Several critics feel that Bechdel's use of literary and pop culture allusions is too heavy-handed, rather unnecessary to telling her story, and ultimately weakens the story. We disagreed with these critics. We found the allusions to be an integral part of her story, another opportunity for the reader to decode Bechdel's tone and purpose. Bechdel self-consciously refers to the tone of her memoir, in large part created by her use of allusion, as "my cool aesthetic distance." This "cool aesthetic distance" serves both to indicate the pain her relationship with her father has caused her and, at the same time, to show her great debt to him. Her purpose in writing the book, we decided, is to reconcile the pain with the debt and to acknowledge the identity she shares with her father beyond genetics, familial obligation, or sexuality. Bechdel told The Village Voice that " . . . the book is an expansion of my childhood diary, in that it's this perseveration on detail. You know? In some ways I felt like it was almost a penance to trace everything out in such detail." And she told The Advocate, "I realized eventually that what the book was really about was not his suicide or our shared homosexuality or the books we read. It was about my creative apprenticeship to my father; it was about becoming an artist."
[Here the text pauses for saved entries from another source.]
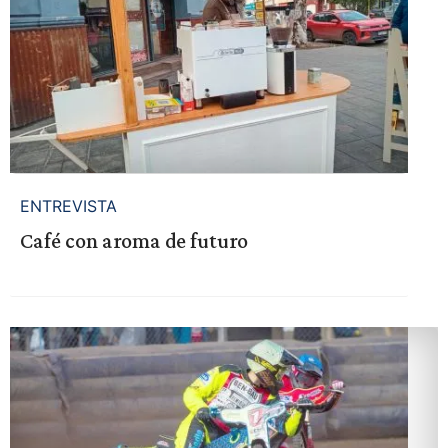
ENTREVISTA
Café con aroma de futuro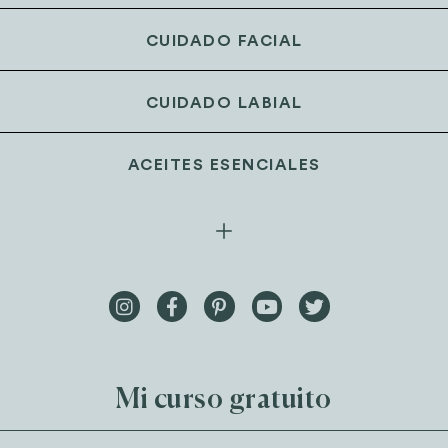
CUIDADO FACIAL
CUIDADO LABIAL
ACEITES ESENCIALES
Mi curso gratuito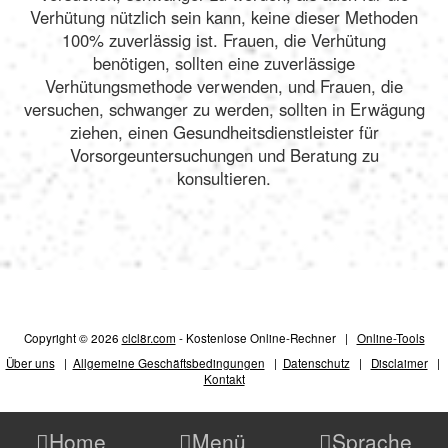
Verhütung nützlich sein kann, keine dieser Methoden
100% zuverlässig ist. Frauen, die Verhütung
benötigen, sollten eine zuverlässige
Verhütungsmethode verwenden, und Frauen, die
versuchen, schwanger zu werden, sollten in Erwägung
ziehen, einen Gesundheitsdienstleister für
Vorsorgeuntersuchungen und Beratung zu
konsultieren.
Copyright © 2026
clcl8r.com
- Kostenlose Online-Rechner |
Online-Tools
Über uns
|
Allgemeine Geschäftsbedingungen
|
Datenschutz
|
Disclaimer
|
Kontakt

Home

Menü

Sprache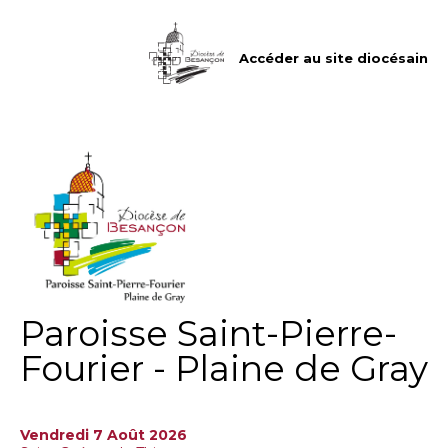
Aller
Outils
au
personnels
contenu.
|
Accéder au site diocésain
Aller
à
la
navigation
Paroisse Saint-Pierre-
Fourier - Plaine de Gray
Vendredi 7 Août 2026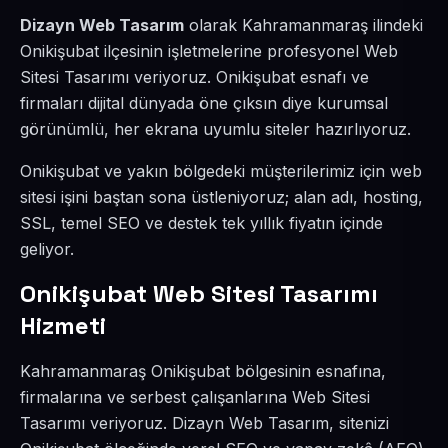
Dizayn Web Tasarım
olarak Kahramanmaraş ilindeki
Onikişubat ilçesinin işletmelerine profesyonel Web
Sitesi Tasarımı veriyoruz. Onikişubat esnafı ve
firmaları dijital dünyada öne çıksın diye kurumsal
görünümlü, her ekrana uyumlu siteler hazırlıyoruz.
Onikişubat ve yakın bölgedeki müşterilerimiz için web
sitesi işini baştan sona üstleniyoruz; alan adı, hosting,
SSL, temel SEO ve destek tek yıllık fiyatın içinde
geliyor.
Onikişubat Web Sitesi Tasarımı
Hizmeti
Kahramanmaraş Onikişubat bölgesinin esnafına,
firmalarına ve serbest çalışanlarına Web Sitesi
Tasarımı veriyoruz. Dizayn Web Tasarım, sitenizi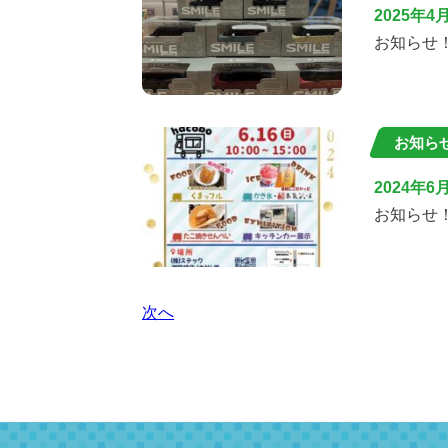
2025年4
お知らせ
お知ら
2024年6
お知らせ
次へ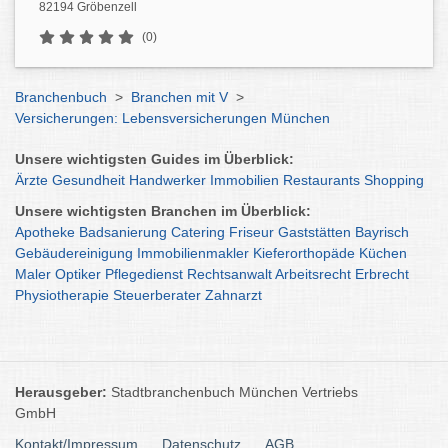
82194 Gröbenzell
(0)
Branchenbuch
>
Branchen mit V
>
Versicherungen: Lebensversicherungen München
Unsere wichtigsten Guides im Überblick:
Ärzte
Gesundheit
Handwerker
Immobilien
Restaurants
Shopping
Unsere wichtigsten Branchen im Überblick:
Apotheke
Badsanierung
Catering
Friseur
Gaststätten
Bayrisch
Gebäudereinigung
Immobilienmakler
Kieferorthopäde
Küchen
Maler
Optiker
Pflegedienst
Rechtsanwalt
Arbeitsrecht
Erbrecht
Physiotherapie
Steuerberater
Zahnarzt
Herausgeber:
Stadtbranchenbuch München Vertriebs
GmbH
Kontakt/Impressum
Datenschutz
AGB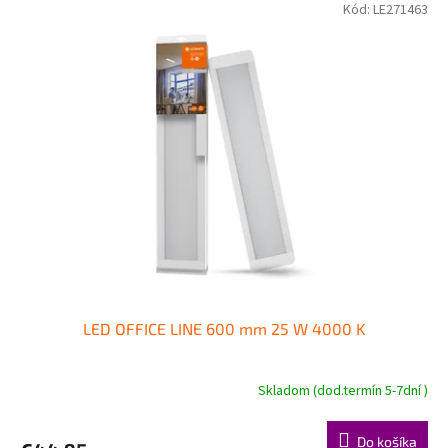
Kód:
LE271463
LED OFFICE LINE 600 mm 25 W 4000 K
Skladom (dod.termín 5-7dní )
Do košíka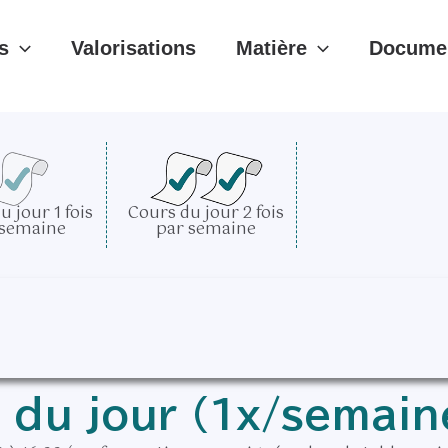
s
Valorisations
Matière
Documen
u jour 1 fois
Cours du jour 2 fois
 semaine
par semaine
s du jour (1x/semai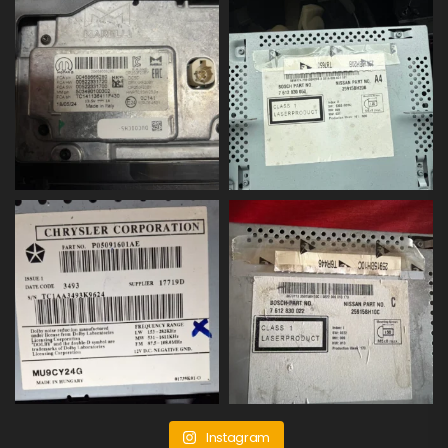
Instagram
We will continue our discussion of family secrets and identity October 7 with Daniel Mendelsohn's memoir The Lost: A Search for Six of Six Million. We hope you will join us at the Main Library or here on the blog.

Monday, September 1, 2008

September Not Fiction Book Discussion


We will continue our consideration of identity with tomorrow's discussion at 7:00 p.m. in Meeting Room A of the Main Library of The Fun Home: A Family Tragicomic by Alison Bechdel. Bechdel has created a new genre with her book, the graphic memoir, in which she describes her ironically charged relationship with her father, Bruce Bechdel. Alison Bechdel learned that her father was gay shortly after coming out as a lesbian to her family. A short time later, Bruce Bechdel was killed in an accident that Alison suggests might have been suicide. Bechdel circles around both the painful and touching moments of their life together, keeping emotion at just the right distance with controlled and elaborate literary allusion. Would Bechdel have had this utterly original perspective on her search for her sexual identity without her complicated love/hate, recognition/denial relationship with her father? We hope you will join our conversation, either in person or here on the blog, of this groundbreaking work that was acclaimed a best book of the year by more than twenty review journals.